While Clark is currently opposed to the proposed removal of mandatory minimums, he also said he’s not against an open discussion with lawmakers about tweaking the law so it doesn’t scoop up those first-time offenders in sentences really meant for drug dealers.
“If there’s a question about having the wrong people target[ed] under the statute, then let’s sit down and look at tweaking the statute to fix that problem,” Clark said. “If they want to have a conversation about making sure it’s the drug dealer we’re focusing [on], fine. If the weight amount of heroin of two grams is too little by today’s standards or too small of an amount to be trafficking, well then fine. Let’s have that conversation. My concern is we’re not discussion mandatory minimums. The real push here is an effort to decriminalize or legalize drug use.”
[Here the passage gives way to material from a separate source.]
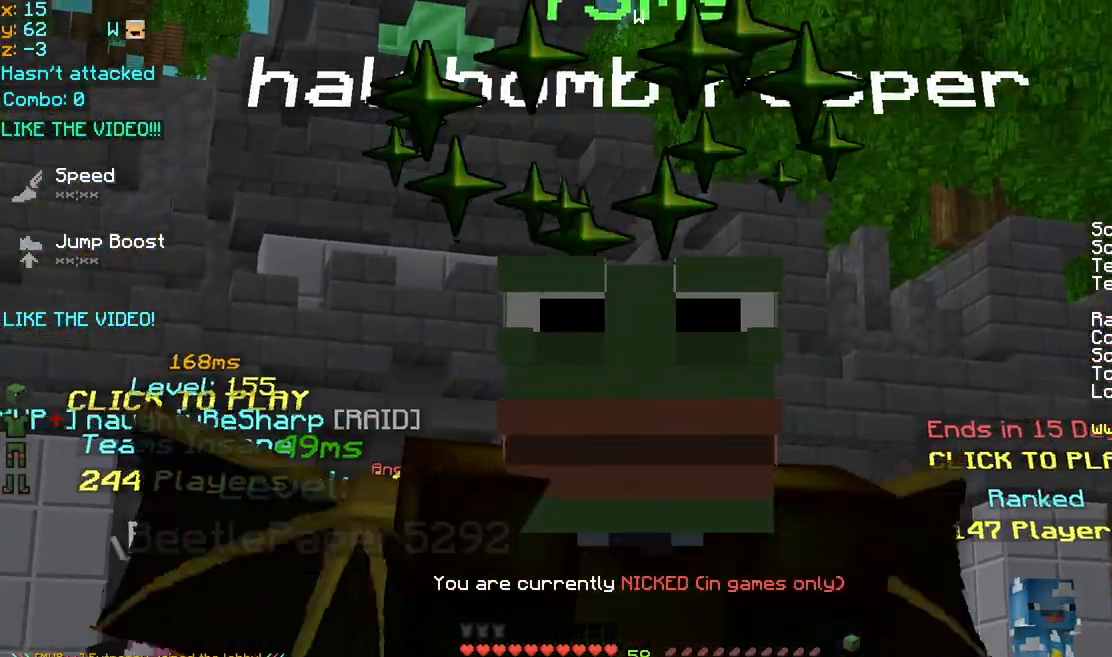
{"keys": [], "mouse": [], "events": []}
Lovell also expressed a willingness to approach the issues lawmakers are trying to fix with this bill in a different way. As a member of law enforcement, Lovell said he is a proponent of programs to prevent drug use and trafficking, and rehabilitation efforts for those who find themselves addicted to drugs.
“If our goal is to keep people from re-offending or people from getting into that line of work in the first place and staying out of prison, then what we really need to do is reform the prisoner, reform and rehabilitate the person,” Lovell said. “So, we’re all about supporting things that educate our kids, like DARE programs and such at an early age to curb that behavior in the long run, and we’re all for programs and rehabilitation things within, you know, the jail, the court system, the prison system that help people understand that they don’t want to spend their lives in those places and they want to get out and be productive members of society.”
Which is the crossroads lawmakers find themselves at and will continue to find themselves at over the next several years, Rep. Zollinger said.
“We’re really looking about how can we rehabilitate these drug users or these addicts and really help them rather than just lock them up where we’re spending millions of dollars every year to sometimes it makes it worse when these people get out of prison,” Rep. Zollinger said. “The reincarceration rate or the recidivism rate is really high for these people. So, that was a focus of the [Justice Reinvestment] Committee, and I know going forward that will be a further focus of getting these people to treatment so we can help them become productive members of society.”
As of Tuesday, February 12, HB 99 has been referred to committee for review.